The talk will feature a set of practical guidelines for microscopists and materials scientists, offering insights into selecting and applying ML tools effectively, even for those without extensive ML expertise, as parallelly done in other scientific disciplines. Finally, I will go through recent examples of a successful application of ML, deep learning, computer vision or generally AI to analyse high resolution (scanning) transmission electron microscopy data and unveil new physics from materials, with special emphasis on quantum materials. [2]

References:

[1] Nanoscale Horiz., 2022, 7, 1427-1477

[2] Botifoll, M et al. Submitted/In arXiv soon!

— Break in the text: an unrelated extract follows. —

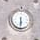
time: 5:30
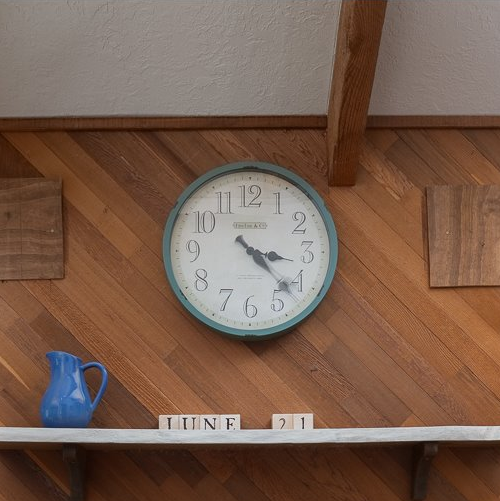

Amitrajit Mukherjee - Title TBC

Inhomogeneous and disordered atomic arrangement, and machinery/thermal drifts, often vary (micro)spectroscopy signals of sub-micron materials, albeit the (bulk) composition and experimental parameters are identical. Such diversity can be harnessed to measure material’s purity, unveiling several concealed features via statistical inspection of heterogeneous signals. However, this approach requires efficient categorization of a substantial number of data, which is currently encumbered by laborious calculations, computational hurdles, and manual intervention. We present a robust unsupervised machine learning module that automatically clusters real-time high-dimensional microscopy signals and perform class-wise power spectral density calculation. This workflow is explicitly tested for wide-field fluorescence image analysis of semiconductor nanocrystal thin-films, while also proves beneficial for scanning tunnelling spectroscopy of electron donor-acceptor (2D) self-assemblies. We additionally demonstrate the impact of data-preprocessing on the clustering efficiency. As a programmed interface, our methodology would enable fast big-data-analytics for contemporary (micro)spectroscopes to achieve instant material characterization, spanning diverse spectrum of interests.

Alexandra Day -

Traditionally, materials discovery has been driven more by evidence and intuition than by systematic design. However, the advent of “big data” and an exponential increase in computational power have reshaped the landscape. Today, we use simulations, artificial intelligence (AI), and machine learning (ML) to predict materials characteristics, which dramatically accelerates the discovery of novel materials. For instance, combinatorial megalibraries, where millions of distinct nanoparticles are created on a single chip, have spurred the need for automated characterization tools. This talk will present an ML model specifically developed to perform real-time binary classification of grayscale high-angle annular dark-field images of nanoparticles sourced from these megalibraries. We elaborate on the computational challenges and our solutions, including managing memory constraints, optimizing training time, and utilizing Neural Architecture Search tools. The final model outperformed our expectations, achieving over 95% precision and a weighted F-score of more than 90% on our test data set.